PRAGUE (Reuters) - The Czech Republic’s central state budget ended 2019 with a narrower deficit than expected, albeit the largest gap in four years as spending increased and the economic growth slowed.
The country has been one of the European Union’s best budget performers in recent years, keeping overall public finances, including the budget, in a surplus since 2016 while also using a strong economic period to raise spending for pensions, wages and investment.
However, it is also starting to contend with slowing growth.
The government reported a 28.5 billion crown ($1.25 billion) 2019 budget gap, below its approved 40 billion crown deficit. Savings and better than expected EU fund flows, among other items, helped make up for a slight tax shortfall.
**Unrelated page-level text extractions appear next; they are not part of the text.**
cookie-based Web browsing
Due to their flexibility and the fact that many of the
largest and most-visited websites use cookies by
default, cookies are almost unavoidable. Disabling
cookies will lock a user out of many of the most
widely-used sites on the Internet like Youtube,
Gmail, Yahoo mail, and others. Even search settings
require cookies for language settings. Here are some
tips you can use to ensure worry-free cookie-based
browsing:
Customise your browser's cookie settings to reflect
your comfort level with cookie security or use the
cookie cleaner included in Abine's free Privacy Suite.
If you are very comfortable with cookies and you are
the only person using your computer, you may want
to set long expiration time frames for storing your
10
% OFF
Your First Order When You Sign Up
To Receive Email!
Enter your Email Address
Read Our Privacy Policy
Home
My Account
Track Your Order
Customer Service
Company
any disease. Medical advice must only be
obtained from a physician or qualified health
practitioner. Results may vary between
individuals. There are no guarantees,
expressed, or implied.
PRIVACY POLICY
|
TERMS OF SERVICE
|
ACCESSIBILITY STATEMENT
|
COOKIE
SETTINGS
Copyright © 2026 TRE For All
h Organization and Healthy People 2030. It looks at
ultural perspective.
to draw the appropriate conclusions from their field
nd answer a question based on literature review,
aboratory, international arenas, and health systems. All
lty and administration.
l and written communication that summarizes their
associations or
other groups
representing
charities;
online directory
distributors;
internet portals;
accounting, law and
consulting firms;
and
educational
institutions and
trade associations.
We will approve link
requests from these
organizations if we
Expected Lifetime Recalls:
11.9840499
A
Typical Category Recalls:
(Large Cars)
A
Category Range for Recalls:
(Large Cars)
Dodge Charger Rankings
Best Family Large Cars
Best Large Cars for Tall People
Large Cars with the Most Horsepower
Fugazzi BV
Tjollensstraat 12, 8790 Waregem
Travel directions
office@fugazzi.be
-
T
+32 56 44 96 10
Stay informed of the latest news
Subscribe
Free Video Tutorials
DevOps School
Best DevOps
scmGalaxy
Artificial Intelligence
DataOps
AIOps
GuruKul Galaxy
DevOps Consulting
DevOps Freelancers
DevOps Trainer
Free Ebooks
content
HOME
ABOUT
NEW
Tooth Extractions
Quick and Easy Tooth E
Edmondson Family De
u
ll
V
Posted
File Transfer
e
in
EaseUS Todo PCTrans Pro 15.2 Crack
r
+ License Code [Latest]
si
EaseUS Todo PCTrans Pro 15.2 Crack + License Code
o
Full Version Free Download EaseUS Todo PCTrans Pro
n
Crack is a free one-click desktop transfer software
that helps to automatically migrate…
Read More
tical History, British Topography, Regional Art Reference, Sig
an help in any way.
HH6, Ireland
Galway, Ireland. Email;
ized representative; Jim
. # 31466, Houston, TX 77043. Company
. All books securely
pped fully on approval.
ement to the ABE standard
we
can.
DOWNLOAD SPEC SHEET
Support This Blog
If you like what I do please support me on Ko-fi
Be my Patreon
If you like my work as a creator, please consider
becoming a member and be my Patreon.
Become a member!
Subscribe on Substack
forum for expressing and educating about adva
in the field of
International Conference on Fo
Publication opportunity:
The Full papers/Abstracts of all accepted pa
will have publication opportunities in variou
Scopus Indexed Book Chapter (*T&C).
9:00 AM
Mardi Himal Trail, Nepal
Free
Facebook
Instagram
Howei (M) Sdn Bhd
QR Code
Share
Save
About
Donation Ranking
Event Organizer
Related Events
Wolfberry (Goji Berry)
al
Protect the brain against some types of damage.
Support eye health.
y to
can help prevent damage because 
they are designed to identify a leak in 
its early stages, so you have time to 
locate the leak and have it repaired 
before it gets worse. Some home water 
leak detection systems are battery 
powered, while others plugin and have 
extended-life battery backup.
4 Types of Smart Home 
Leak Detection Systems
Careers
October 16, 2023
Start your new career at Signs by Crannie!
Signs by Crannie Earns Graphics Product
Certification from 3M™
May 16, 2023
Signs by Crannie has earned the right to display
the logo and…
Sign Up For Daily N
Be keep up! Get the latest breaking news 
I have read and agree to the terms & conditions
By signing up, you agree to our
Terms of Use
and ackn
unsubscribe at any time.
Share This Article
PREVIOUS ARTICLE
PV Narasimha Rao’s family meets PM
“The reality remains that tax collection is not fulfilling expectations and the entire budget balance was significantly influenced by extraordinary non-tax income,” Raiffeisenbank analyst Vit Hradil said.
“We expect (in 2020) that the problem with fulfilling government ambitions will again arise, and that is mainly in the area of tax income.”
Tax income was nearly 11 billion crowns below target in 2019 although overall income was above plans. Spending was also more than planned, with pensions rising almost 9%.
The state’s independent budget council office said while the tax shortfall was not large in relation to overall income, it was a clear sign of a slowing economy that the state will have to face in 2020.
* For an interactive graphic: here
The central state budget makes up the bulk of the country’s overall public finances, which also include regional governments and the health insurance system.
The finance ministry expects to maintain surpluses overall before a return to a slight deficit in 2021. It likely ended 2019 at around 0.3-0.4% of gross domestic product, Finance Minister Alena Schillerova told reporters.
The 2020 central budget is also aiming for a 40 billion crown deficit while raising spending.
Economists and opposition have said above-average pension and wage bumps and other handouts in recent years have left little room to manoeuvre in the budget in times of economic weakness. Similarly they say investment in roads and infrastructure has fallen below historical levels despite annual economic growth of between 2.5-5.3% since 2014.
The Czech economy, like others in central Europe, has maintained growth in the past year thanks to falling unemployment, rising wages and firm domestic consumption compensating for slowing trade with a weaker euro zone.
The ministry forecasts 2020 growth to slow to 2.0% from 2.5% seen in 2019.
Schillerova echoed Prime Minister Andrej Babis on Friday in that the state would not cut investments in case of a worsening slowdown.
“We have approved a 40 billion (crown deficit) and of course it will depend on the how the economy develops,” Schillerova said.